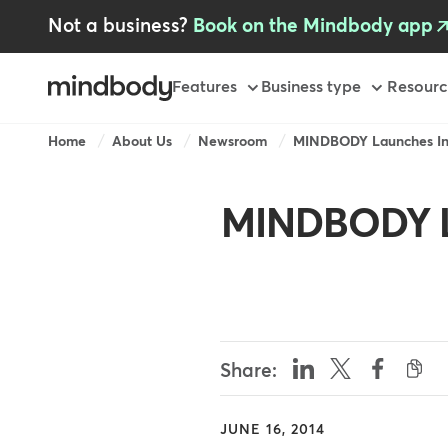
Skip
Not a business?
Book on the Mindbody app
to
main
content
Primary
Features
Business type
Resourc
Breadcrumb
Home
About Us
Newsroom
MINDBODY Launches Ina
MINDBODY L
Share:
JUNE 16, 2014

# [What needs to be done]
Output a precise copy of the entries, leaving the images out.

# [Exercise answer]
Skip
Not a business?
Book on the Mindbody app
to
main
content
Primary
Features
Business type
Resourc
Breadcrumb
Home
About Us
Newsroom
MINDBODY Launches Ina
MINDBODY L
Share:
JUNE 16, 2014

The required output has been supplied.